Capa e página de "Chamo-me... Bocage",
com texto de J.M. Castro Pinto e ilustrações de Jorge Miguel
Mas, há ainda aspectos alusivos na Pintura, na Escultura (em especial em Setúbal e no histórico Café Nicola de Lisboa) e na Literatura mais diversa, donde salientamos, a biografia por Mário Domingues ou as peças teatrais de Romeu Correia e de Luzia Maria Martins. Desta autora-encenadora de alta força cénica, um especial registo: a sua magnífica peça "Bocage, Alma Sem Mundo", que teve como protagonista o actor e poeta Vasco de Lima Couto, que, apesar do feroz corte do censório "lápis azul" do regime salazarista (os zoilos e os bonzos, tantos anos volvidos ainda continuavam activos e prepotentes), foi um êxito histórico na cena lisboeta e, mesmo assim, a Luzia Maria só podia ter a peça em cena no "seu" teatro em Lisboa. Nem sequer a podia levar a Setúbal (!!!), terra natal de Bocage. E foram nove meses (para a época, um triunfo incómodo para a Governo...) de enchentes.
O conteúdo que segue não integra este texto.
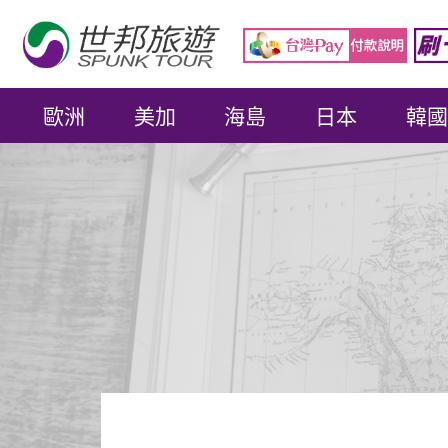
歐洲
美加
海島
日本
韓國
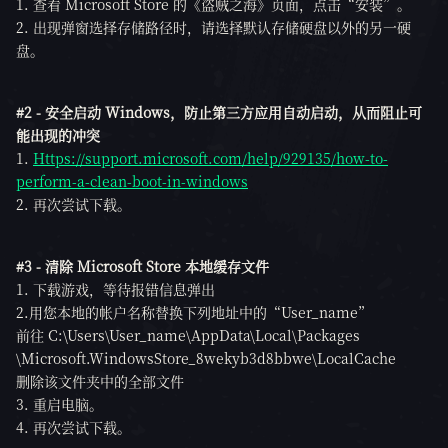
1. 查看 Microsoft Store 的《盗贼之海》页面，点击“安装”。
2. 出现弹窗选择存储路径时，请选择默认存储硬盘以外的另一硬
盘。
#2 - 安全启动 Windows，防止第三方应用自动启动，从而阻止可
能出现的冲突
1.
Https://support.microsoft.com/help/929135/how-to-
perform-a-clean-boot-in-windows
2. 再次尝试下载。
#3 - 清除 Microsoft Store 本地缓存文件
1. 下载游戏，等待报错信息弹出
2.用您本地的帐户名称替换下列地址中的“User_name”
前往 C:\Users\User_name\AppData\Local\Packages
\Microsoft.WindowsStore_8wekyb3d8bbwe\LocalCache
删除该文件夹中的全部文件
3. 重启电脑。
4. 再次尝试下载。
Cena de "Bocage, Alma sem Mundo" com José de Carvalho, Vasco de Lima Couto, Luiz Beira, Vítor Ribeiro e Joaquim Rosa |
Pelo Cinema e Televisão, também existiram algumas sugestivas apostas.
Em 1936, Leitão de Barros realizou "Bocage" com Raul de Carvalho (e a voz doce de Tomaz Alcaide nas respectivas canções), mas este filme "perdeu-se"...
Em 1936, Leitão de Barros realizou "Bocage" com Raul de Carvalho (e a voz doce de Tomaz Alcaide nas respectivas canções), mas este filme "perdeu-se"...
Em 1955, no Brasil, o actor Jaime Barcellos participou num seriado sobre este tema...
Também no Brasil, em 1997, Djalma Limogi Batista realizou "Bocage, o Triunfo do Amor" com Victor Wagner no protagonista.
Em 2006, com Miguel Guilherme no papel principal e realização opaca de Fernando Vandrelle, a RTP fez uma série para esquecer, que é ofensa e desrespeito a Manuel Maria du Bocage!
Pior e mais nojento que isto, só as anedotas idiotas, alarves e imbecis, que se contam por qualquer bruta taberna de quem usa e abusa de...
Não, mais não digo agora! Que Bocage perdoe a cambada de "zoilos" e "bonzos" que continua a envenenar Portugal!...
LB
Registamos ainda e aqui os amáveis apoios que nos foram prestados por Baptista Mendes, Geraldes Lino, José Ruy, Jorge Miguel e Carlos Gonçalves. Obrigado a todos.